BEGIN

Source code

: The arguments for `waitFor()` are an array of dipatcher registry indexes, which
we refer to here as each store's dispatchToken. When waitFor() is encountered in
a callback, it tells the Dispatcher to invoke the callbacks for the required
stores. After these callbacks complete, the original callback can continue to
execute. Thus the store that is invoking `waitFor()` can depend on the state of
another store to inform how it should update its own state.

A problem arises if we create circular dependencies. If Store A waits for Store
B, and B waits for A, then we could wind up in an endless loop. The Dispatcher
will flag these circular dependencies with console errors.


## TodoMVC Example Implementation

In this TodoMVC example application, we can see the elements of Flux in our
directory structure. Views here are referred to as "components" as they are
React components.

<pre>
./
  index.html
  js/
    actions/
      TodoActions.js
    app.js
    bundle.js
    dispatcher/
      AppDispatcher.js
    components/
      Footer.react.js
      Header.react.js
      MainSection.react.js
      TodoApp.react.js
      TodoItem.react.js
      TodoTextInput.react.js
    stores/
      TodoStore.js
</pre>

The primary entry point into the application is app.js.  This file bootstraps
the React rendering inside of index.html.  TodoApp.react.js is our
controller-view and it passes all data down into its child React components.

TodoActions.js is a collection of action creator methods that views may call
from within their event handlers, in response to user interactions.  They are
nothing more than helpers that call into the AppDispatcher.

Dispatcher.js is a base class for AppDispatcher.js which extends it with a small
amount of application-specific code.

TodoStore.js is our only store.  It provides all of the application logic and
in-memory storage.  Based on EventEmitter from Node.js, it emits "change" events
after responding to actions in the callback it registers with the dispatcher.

END

◆ **Assignment**
Return, unchanged, each line from the line containing "amount of application-specific code." through the last line of the material.

◆ **Exercise solution**
amount of application-specific code.

TodoStore.js is our only store.  It provides all of the application logic and
in-memory storage.  Based on EventEmitter from Node.js, it emits "change" events
after responding to actions in the callback it registers with the dispatcher.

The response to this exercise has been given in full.